◆ Stored data ◆
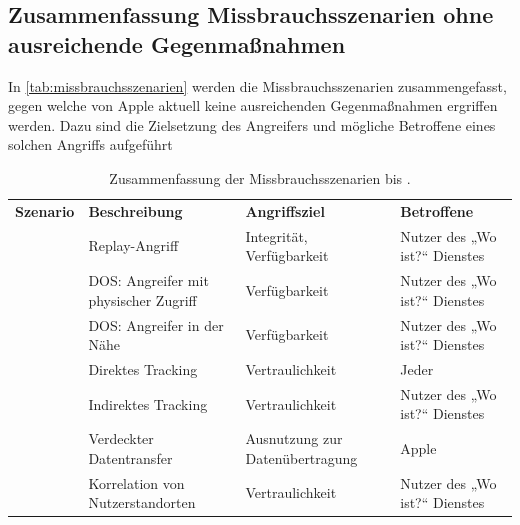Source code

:\subsection{Zusammenfassung Missbrauchsszenarien ohne ausreichende Gegenmaßnahmen}
In \autoref{tab:missbrauchsszenarien} werden die Missbrauchsszenarien zusammengefasst, gegen welche von Apple aktuell keine ausreichenden Gegenmaßnahmen ergriffen werden.
Dazu sind die Zielsetzung des Angreifers und mögliche Betroffene eines solchen Angriffs aufgeführt

\begin{table}[ht]
  \caption{Zusammenfassung der Missbrauchsszenarien  bis .}
  \label{tab:missbrauchsszenarien}
  \begin{tabularx}{\textwidth}{ |l|X|X|X| }
    \hline
    \textbf{Szenario} & \textbf{Beschreibung} & \textbf{Angriffsziel} & \textbf{Betroffene}\\
    \Xhline{0.5mm}
    \hline
    \nameref{missbrauch:1} & Replay-Angriff & Integrität, Verfügbarkeit & Nutzer des „Wo ist?“ Dienstes \\
    \hline
    \nameref{missbrauch:2.1} & \ac{DOS}: Angreifer mit physischer Zugriff & Verfügbarkeit & Nutzer des „Wo ist?“ Dienstes \\
    \hline
    \nameref{missbrauch:2.2} & \ac{DOS}: Angreifer in der Nähe & Verfügbarkeit & Nutzer des „Wo ist?“ Dienstes \\
    \hline
    \nameref{missbrauch:3} & Direktes Tracking & Vertraulichkeit & Jeder \\
    \hline
    \nameref{missbrauch:4} & Indirektes Tracking & Vertraulichkeit & Nutzer des „Wo ist?“ Dienstes  \\
    \hline
    \nameref{missbrauch:5} & Verdeckter Datentransfer & Ausnutzung zur Datenübertragung & Apple \\
    \hline
    \nameref{missbrauch:6} & Korrelation von Nutzerstandorten & Vertraulichkeit & Nutzer des „Wo ist?“ Dienstes \\
    \hline
  \end{tabularx}
\end{table}
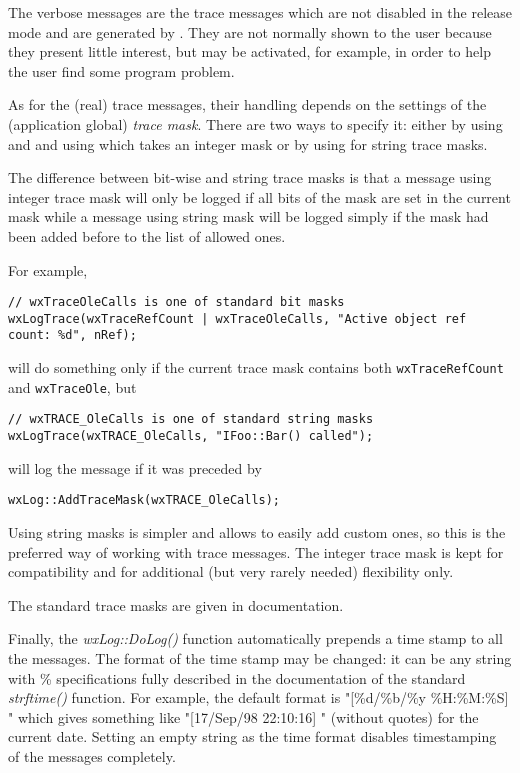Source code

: The verbose messages are the trace messages which are not disabled in the
release mode and are generated by . They
are not normally shown to the user because they present little interest, but
may be activated, for example, in order to help the user find some program
problem.

As for the (real) trace messages, their handling depends on the settings of
the (application global) {\it trace mask}. There are two ways to specify it:
either by using  and
 and using
 which takes an integer mask or by using
 for string trace masks.

The difference between bit-wise and string trace masks is that a message using
integer trace mask will only be logged if all bits of the mask are set in the
current mask while a message using string mask will be logged simply if the
mask had been added before to the list of allowed ones.

For example,

\begin{verbatim}
// wxTraceOleCalls is one of standard bit masks
wxLogTrace(wxTraceRefCount | wxTraceOleCalls, "Active object ref count: %d", nRef);
\end{verbatim}
will do something only if the current trace mask contains both
{\tt wxTraceRefCount} and {\tt wxTraceOle}, but

\begin{verbatim}
// wxTRACE_OleCalls is one of standard string masks
wxLogTrace(wxTRACE_OleCalls, "IFoo::Bar() called");
\end{verbatim}

will log the message if it was preceded by

\begin{verbatim}
wxLog::AddTraceMask(wxTRACE_OleCalls);
\end{verbatim}

Using string masks is simpler and allows to easily add custom ones, so this is
the preferred way of working with trace messages. The integer trace mask is
kept for compatibility and for additional (but very rarely needed) flexibility
only.

The standard trace masks are given in 
documentation.

Finally, the {\it wxLog::DoLog()} function automatically prepends a time stamp
to all the messages. The format of the time stamp may be changed: it can be
any string with \% specifications fully described in the documentation of the
standard {\it strftime()} function. For example, the default format is
"[\%d/\%b/\%y \%H:\%M:\%S] " which gives something like "[17/Sep/98 22:10:16] "
(without quotes) for the current date. Setting an empty string as the time
format disables timestamping of the messages completely.

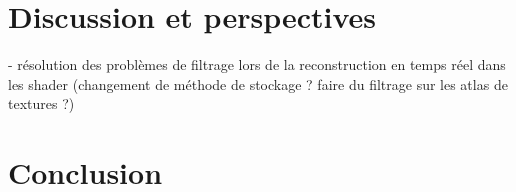 \Conclusion \label{chap:conclusion}

\section{Discussion et perspectives}

- résolution des problèmes de filtrage lors de la reconstruction en temps réel dans les shader (changement de méthode de stockage ? faire du filtrage sur les atlas de textures ?)


\section{Conclusion}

◆ TASK BRIEF ◆
Output all the data above verbatim, leaving out images.

◆ ANSWER TO THIS PROBLEM ◆
Source code

:\subsection{Zusammenfassung Missbrauchsszenarien ohne ausreichende Gegenmaßnahmen}
In \autoref{tab:missbrauchsszenarien} werden die Missbrauchsszenarien zusammengefasst, gegen welche von Apple aktuell keine ausreichenden Gegenmaßnahmen ergriffen werden.
Dazu sind die Zielsetzung des Angreifers und mögliche Betroffene eines solchen Angriffs aufgeführt

\begin{table}[ht]
  \caption{Zusammenfassung der Missbrauchsszenarien  bis .}
  \label{tab:missbrauchsszenarien}
  \begin{tabularx}{\textwidth}{ |l|X|X|X| }
    \hline
    \textbf{Szenario} & \textbf{Beschreibung} & \textbf{Angriffsziel} & \textbf{Betroffene}\\
    \Xhline{0.5mm}
    \hline
    \nameref{missbrauch:1} & Replay-Angriff & Integrität, Verfügbarkeit & Nutzer des „Wo ist?“ Dienstes \\
    \hline
    \nameref{missbrauch:2.1} & \ac{DOS}: Angreifer mit physischer Zugriff & Verfügbarkeit & Nutzer des „Wo ist?“ Dienstes \\
    \hline
    \nameref{missbrauch:2.2} & \ac{DOS}: Angreifer in der Nähe & Verfügbarkeit & Nutzer des „Wo ist?“ Dienstes \\
    \hline
    \nameref{missbrauch:3} & Direktes Tracking & Vertraulichkeit & Jeder \\
    \hline
    \nameref{missbrauch:4} & Indirektes Tracking & Vertraulichkeit & Nutzer des „Wo ist?“ Dienstes  \\
    \hline
    \nameref{missbrauch:5} & Verdeckter Datentransfer & Ausnutzung zur Datenübertragung & Apple \\
    \hline
    \nameref{missbrauch:6} & Korrelation von Nutzerstandorten & Vertraulichkeit & Nutzer des „Wo ist?“ Dienstes \\
    \hline
  \end{tabularx}
\end{table}
Source code

: The verbose messages are the trace messages which are not disabled in the
release mode and are generated by . They
are not normally shown to the user because they present little interest, but
may be activated, for example, in order to help the user find some program
problem.

As for the (real) trace messages, their handling depends on the settings of
the (application global) {\it trace mask}. There are two ways to specify it:
either by using  and
 and using
 which takes an integer mask or by using
 for string trace masks.

The difference between bit-wise and string trace masks is that a message using
integer trace mask will only be logged if all bits of the mask are set in the
current mask while a message using string mask will be logged simply if the
mask had been added before to the list of allowed ones.

For example,

\begin{verbatim}
// wxTraceOleCalls is one of standard bit masks
wxLogTrace(wxTraceRefCount | wxTraceOleCalls, "Active object ref count: %d", nRef);
\end{verbatim}
will do something only if the current trace mask contains both
{\tt wxTraceRefCount} and {\tt wxTraceOle}, but

\begin{verbatim}
// wxTRACE_OleCalls is one of standard string masks
wxLogTrace(wxTRACE_OleCalls, "IFoo::Bar() called");
\end{verbatim}

will log the message if it was preceded by

\begin{verbatim}
wxLog::AddTraceMask(wxTRACE_OleCalls);
\end{verbatim}

Using string masks is simpler and allows to easily add custom ones, so this is
the preferred way of working with trace messages. The integer trace mask is
kept for compatibility and for additional (but very rarely needed) flexibility
only.

The standard trace masks are given in 
documentation.

Finally, the {\it wxLog::DoLog()} function automatically prepends a time stamp
to all the messages. The format of the time stamp may be changed: it can be
any string with \% specifications fully described in the documentation of the
standard {\it strftime()} function. For example, the default format is
"[\%d/\%b/\%y \%H:\%M:\%S] " which gives something like "[17/Sep/98 22:10:16] "
(without quotes) for the current date. Setting an empty string as the time
format disables timestamping of the messages completely.

 \Conclusion \label{chap:conclusion}

\section{Discussion et perspectives}

- résolution des problèmes de filtrage lors de la reconstruction en temps réel dans les shader (changement de méthode de stockage ? faire du filtrage sur les atlas de textures ?)


\section{Conclusion}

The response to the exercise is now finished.